▶ **EXERCISE INSTRUCTIONS**:
Reproduce the entire listing below word for word, leaving nothing out.

───── DATA SUPPLIED

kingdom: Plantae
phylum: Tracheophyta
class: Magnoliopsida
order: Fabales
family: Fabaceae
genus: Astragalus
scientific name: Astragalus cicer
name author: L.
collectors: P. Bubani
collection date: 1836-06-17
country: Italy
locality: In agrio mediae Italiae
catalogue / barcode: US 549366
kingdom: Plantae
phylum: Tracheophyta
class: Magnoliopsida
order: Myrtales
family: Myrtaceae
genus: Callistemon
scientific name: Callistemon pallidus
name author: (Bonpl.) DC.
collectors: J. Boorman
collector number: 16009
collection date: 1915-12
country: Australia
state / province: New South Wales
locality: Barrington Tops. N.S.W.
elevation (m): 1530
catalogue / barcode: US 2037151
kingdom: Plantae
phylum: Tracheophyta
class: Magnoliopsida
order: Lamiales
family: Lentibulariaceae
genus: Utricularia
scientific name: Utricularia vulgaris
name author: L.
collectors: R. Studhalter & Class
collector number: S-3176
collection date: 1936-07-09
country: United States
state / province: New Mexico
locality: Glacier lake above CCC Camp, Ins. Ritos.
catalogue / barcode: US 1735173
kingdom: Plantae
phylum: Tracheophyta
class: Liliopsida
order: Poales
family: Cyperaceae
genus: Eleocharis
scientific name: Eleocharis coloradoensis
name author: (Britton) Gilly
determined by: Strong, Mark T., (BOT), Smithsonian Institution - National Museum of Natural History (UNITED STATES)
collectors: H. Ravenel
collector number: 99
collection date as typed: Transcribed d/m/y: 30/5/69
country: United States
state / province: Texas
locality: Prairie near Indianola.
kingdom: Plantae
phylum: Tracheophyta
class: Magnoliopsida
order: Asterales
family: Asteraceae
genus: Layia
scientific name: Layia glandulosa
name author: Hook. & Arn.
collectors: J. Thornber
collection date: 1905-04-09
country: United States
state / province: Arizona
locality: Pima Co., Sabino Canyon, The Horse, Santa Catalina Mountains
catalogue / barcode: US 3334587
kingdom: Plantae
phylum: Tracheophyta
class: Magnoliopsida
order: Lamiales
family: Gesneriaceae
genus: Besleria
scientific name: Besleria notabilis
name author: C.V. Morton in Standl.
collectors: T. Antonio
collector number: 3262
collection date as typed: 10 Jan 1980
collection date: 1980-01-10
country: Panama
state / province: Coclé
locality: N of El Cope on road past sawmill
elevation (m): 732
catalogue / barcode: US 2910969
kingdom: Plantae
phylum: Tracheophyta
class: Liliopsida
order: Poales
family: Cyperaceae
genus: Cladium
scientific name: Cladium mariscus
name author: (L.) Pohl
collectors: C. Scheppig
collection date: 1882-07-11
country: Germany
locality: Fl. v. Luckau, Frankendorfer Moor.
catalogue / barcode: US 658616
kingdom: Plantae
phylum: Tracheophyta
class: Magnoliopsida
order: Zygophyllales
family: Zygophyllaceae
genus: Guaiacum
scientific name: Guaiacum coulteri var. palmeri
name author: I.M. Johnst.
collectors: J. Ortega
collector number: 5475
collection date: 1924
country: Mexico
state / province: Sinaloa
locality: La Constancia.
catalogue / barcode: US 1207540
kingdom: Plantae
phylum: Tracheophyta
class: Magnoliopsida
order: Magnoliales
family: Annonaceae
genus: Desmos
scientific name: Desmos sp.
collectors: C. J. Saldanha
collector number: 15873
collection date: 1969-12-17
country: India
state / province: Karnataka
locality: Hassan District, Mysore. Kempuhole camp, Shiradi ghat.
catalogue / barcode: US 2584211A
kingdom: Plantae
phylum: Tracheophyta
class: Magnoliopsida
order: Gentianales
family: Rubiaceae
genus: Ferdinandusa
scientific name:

──────────

▶ **SOLUTION TO THE EXERCISE**:
kingdom: Plantae
phylum: Tracheophyta
class: Magnoliopsida
order: Fabales
family: Fabaceae
genus: Astragalus
scientific name: Astragalus cicer
name author: L.
collectors: P. Bubani
collection date: 1836-06-17
country: Italy
locality: In agrio mediae Italiae
catalogue / barcode: US 549366
kingdom: Plantae
phylum: Tracheophyta
class: Magnoliopsida
order: Myrtales
family: Myrtaceae
genus: Callistemon
scientific name: Callistemon pallidus
name author: (Bonpl.) DC.
collectors: J. Boorman
collector number: 16009
collection date: 1915-12
country: Australia
state / province: New South Wales
locality: Barrington Tops. N.S.W.
elevation (m): 1530
catalogue / barcode: US 2037151
kingdom: Plantae
phylum: Tracheophyta
class: Magnoliopsida
order: Lamiales
family: Lentibulariaceae
genus: Utricularia
scientific name: Utricularia vulgaris
name author: L.
collectors: R. Studhalter & Class
collector number: S-3176
collection date: 1936-07-09
country: United States
state / province: New Mexico
locality: Glacier lake above CCC Camp, Ins. Ritos.
catalogue / barcode: US 1735173
kingdom: Plantae
phylum: Tracheophyta
class: Liliopsida
order: Poales
family: Cyperaceae
genus: Eleocharis
scientific name: Eleocharis coloradoensis
name author: (Britton) Gilly
determined by: Strong, Mark T., (BOT), Smithsonian Institution - National Museum of Natural History (UNITED STATES)
collectors: H. Ravenel
collector number: 99
collection date as typed: Transcribed d/m/y: 30/5/69
country: United States
state / province: Texas
locality: Prairie near Indianola.
kingdom: Plantae
phylum: Tracheophyta
class: Magnoliopsida
order: Asterales
family: Asteraceae
genus: Layia
scientific name: Layia glandulosa
name author: Hook. & Arn.
collectors: J. Thornber
collection date: 1905-04-09
country: United States
state / province: Arizona
locality: Pima Co., Sabino Canyon, The Horse, Santa Catalina Mountains
catalogue / barcode: US 3334587
kingdom: Plantae
phylum: Tracheophyta
class: Magnoliopsida
order: Lamiales
family: Gesneriaceae
genus: Besleria
scientific name: Besleria notabilis
name author: C.V. Morton in Standl.
collectors: T. Antonio
collector number: 3262
collection date as typed: 10 Jan 1980
collection date: 1980-01-10
country: Panama
state / province: Coclé
locality: N of El Cope on road past sawmill
elevation (m): 732
catalogue / barcode: US 2910969
kingdom: Plantae
phylum: Tracheophyta
class: Liliopsida
order: Poales
family: Cyperaceae
genus: Cladium
scientific name: Cladium mariscus
name author: (L.) Pohl
collectors: C. Scheppig
collection date: 1882-07-11
country: Germany
locality: Fl. v. Luckau, Frankendorfer Moor.
catalogue / barcode: US 658616
kingdom: Plantae
phylum: Tracheophyta
class: Magnoliopsida
order: Zygophyllales
family: Zygophyllaceae
genus: Guaiacum
scientific name: Guaiacum coulteri var. palmeri
name author: I.M. Johnst.
collectors: J. Ortega
collector number: 5475
collection date: 1924
country: Mexico
state / province: Sinaloa
locality: La Constancia.
catalogue / barcode: US 1207540
kingdom: Plantae
phylum: Tracheophyta
class: Magnoliopsida
order: Magnoliales
family: Annonaceae
genus: Desmos
scientific name: Desmos sp.
collectors: C. J. Saldanha
collector number: 15873
collection date: 1969-12-17
country: India
state / province: Karnataka
locality: Hassan District, Mysore. Kempuhole camp, Shiradi ghat.
catalogue / barcode: US 2584211A
kingdom: Plantae
phylum: Tracheophyta
class: Magnoliopsida
order: Gentianales
family: Rubiaceae
genus: Ferdinandusa
scientific name:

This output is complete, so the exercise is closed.